WHAT YOU ARE ASKED TO DO:
Only lines holding the word "attachments" should be copied from the material.

DATA FOR THE TASK:
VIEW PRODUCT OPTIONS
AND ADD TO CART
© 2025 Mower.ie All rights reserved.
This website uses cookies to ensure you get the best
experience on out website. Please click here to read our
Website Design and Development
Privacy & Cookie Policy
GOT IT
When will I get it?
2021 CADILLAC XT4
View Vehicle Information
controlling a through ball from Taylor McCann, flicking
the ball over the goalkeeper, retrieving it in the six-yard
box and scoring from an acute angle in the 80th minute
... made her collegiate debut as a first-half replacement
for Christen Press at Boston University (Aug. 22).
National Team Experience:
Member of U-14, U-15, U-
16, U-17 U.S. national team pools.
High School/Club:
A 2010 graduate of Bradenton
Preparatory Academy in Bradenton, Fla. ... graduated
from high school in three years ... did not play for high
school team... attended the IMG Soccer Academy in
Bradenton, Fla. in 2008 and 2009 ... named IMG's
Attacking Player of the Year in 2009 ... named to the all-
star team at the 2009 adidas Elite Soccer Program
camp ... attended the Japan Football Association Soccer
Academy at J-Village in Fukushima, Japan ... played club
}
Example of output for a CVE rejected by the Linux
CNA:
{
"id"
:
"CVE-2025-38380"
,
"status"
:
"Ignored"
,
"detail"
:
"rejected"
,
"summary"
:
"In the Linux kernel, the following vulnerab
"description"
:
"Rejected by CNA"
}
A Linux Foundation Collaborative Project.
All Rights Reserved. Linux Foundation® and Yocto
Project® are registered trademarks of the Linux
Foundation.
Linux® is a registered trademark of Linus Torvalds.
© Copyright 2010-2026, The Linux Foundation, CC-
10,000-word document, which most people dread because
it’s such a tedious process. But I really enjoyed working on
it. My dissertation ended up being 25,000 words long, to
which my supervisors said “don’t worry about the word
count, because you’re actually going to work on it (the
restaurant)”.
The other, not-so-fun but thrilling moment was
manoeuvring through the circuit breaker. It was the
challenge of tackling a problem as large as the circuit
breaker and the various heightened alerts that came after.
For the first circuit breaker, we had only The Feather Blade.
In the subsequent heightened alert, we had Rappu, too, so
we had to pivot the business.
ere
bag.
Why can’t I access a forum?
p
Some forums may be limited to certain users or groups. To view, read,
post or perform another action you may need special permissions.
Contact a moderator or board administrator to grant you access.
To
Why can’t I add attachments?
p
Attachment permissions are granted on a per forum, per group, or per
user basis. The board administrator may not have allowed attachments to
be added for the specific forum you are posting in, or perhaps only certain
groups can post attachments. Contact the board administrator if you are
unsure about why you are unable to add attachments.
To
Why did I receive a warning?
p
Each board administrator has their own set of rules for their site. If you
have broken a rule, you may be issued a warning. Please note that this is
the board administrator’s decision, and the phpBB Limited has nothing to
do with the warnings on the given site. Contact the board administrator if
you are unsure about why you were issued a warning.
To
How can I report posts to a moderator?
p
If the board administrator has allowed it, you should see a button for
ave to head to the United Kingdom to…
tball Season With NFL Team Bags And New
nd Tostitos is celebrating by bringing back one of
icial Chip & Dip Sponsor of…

ANSWER TO THE EXERCISE:
Why can’t I add attachments?
user basis. The board administrator may not have allowed attachments to
groups can post attachments. Contact the board administrator if you are
unsure about why you are unable to add attachments.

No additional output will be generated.